#### Extract to read:
Pronto Data Challenge entry by Jake VanderPlas
In October Seattle's bike sharing service, Pronto, turned one year old and released a treasure-trove of data on the 140,000 individual trips during the first year. Here I want to dig into this data and answer a few questions:
If you're interested in how the plots and figures below were created, I have made available all the Python code I used to run this analysis. For details, see the Github Repository or follow the links below each figure below.
The Pronto dataset catalogs 140,000 rides from October 2014 through October 2015, divided among Annual Members and Short-Term Pass Holders. As we will see, these two types of users have very different ride characteristics, and so we will start by splitting them and taking a look at the daily counts for each type of rider:
Particularly clear here is that there is a strong weekly cycle in both the Annual and Short-Term members. From the inset plots we see that Annual member ride numbers generally peak mid-week, while the short-term ride numbers generally peak on weekends.
Although this observation mostly holds, there are several weeks during the year that buck this trend. One notable instance of this is the large spike in short-term ridership in mid-April: this is likely due to the American Planning Association national conference which was held in Seattle that week.

[Collected data entries]

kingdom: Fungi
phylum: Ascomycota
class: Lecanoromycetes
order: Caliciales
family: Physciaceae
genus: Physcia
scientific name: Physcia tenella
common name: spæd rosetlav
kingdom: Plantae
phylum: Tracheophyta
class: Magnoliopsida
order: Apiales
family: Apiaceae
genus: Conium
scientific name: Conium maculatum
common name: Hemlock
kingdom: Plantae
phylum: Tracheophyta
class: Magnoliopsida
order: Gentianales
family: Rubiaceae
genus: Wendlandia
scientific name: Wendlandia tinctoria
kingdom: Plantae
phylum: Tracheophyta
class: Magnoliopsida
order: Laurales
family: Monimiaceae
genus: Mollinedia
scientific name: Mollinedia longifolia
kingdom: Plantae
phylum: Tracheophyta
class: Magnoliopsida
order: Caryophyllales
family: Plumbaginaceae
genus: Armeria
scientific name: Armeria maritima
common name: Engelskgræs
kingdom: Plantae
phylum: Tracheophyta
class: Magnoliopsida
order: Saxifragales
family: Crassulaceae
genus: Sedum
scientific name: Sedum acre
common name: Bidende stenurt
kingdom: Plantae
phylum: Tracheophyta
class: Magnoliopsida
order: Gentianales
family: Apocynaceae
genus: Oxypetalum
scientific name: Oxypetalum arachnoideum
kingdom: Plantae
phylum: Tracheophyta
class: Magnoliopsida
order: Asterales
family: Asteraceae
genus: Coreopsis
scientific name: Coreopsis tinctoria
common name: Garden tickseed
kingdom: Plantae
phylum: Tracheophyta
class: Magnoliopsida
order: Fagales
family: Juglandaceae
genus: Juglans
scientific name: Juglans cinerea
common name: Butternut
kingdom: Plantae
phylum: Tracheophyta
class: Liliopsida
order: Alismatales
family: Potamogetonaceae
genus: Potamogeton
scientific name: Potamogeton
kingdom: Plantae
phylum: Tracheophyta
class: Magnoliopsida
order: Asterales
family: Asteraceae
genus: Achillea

#### Problems to work on:
A - Please answer these questions from the bike-sharing analysis:
(i) How many individual trips does the data cover?
(ii) When do Annual member ride numbers generally peak?
(iii) What event likely caused the large mid-April spike in short-term ridership?
B - List the person, the city, and the organizations named in the bike-sharing analysis, leaving out software and websites.
C - Reproduce the bike-sharing analysis word for word, starting with "The Pronto dataset" and going on through "Seattle that week.".

#### Results of the tasks:
A -
(i) 140,000
(ii) Mid-week
(iii) The American Planning Association national conference, held in Seattle that week

B -
Jake VanderPlas
Seattle
Pronto
American Planning Association

C -
The Pronto dataset catalogs 140,000 rides from October 2014 through October 2015, divided among Annual Members and Short-Term Pass Holders. As we will see, these two types of users have very different ride characteristics, and so we will start by splitting them and taking a look at the daily counts for each type of rider:
Particularly clear here is that there is a strong weekly cycle in both the Annual and Short-Term members. From the inset plots we see that Annual member ride numbers generally peak mid-week, while the short-term ride numbers generally peak on weekends.
Although this observation mostly holds, there are several weeks during the year that buck this trend. One notable instance of this is the large spike in short-term ridership in mid-April: this is likely due to the American Planning Association national conference which was held in Seattle that week.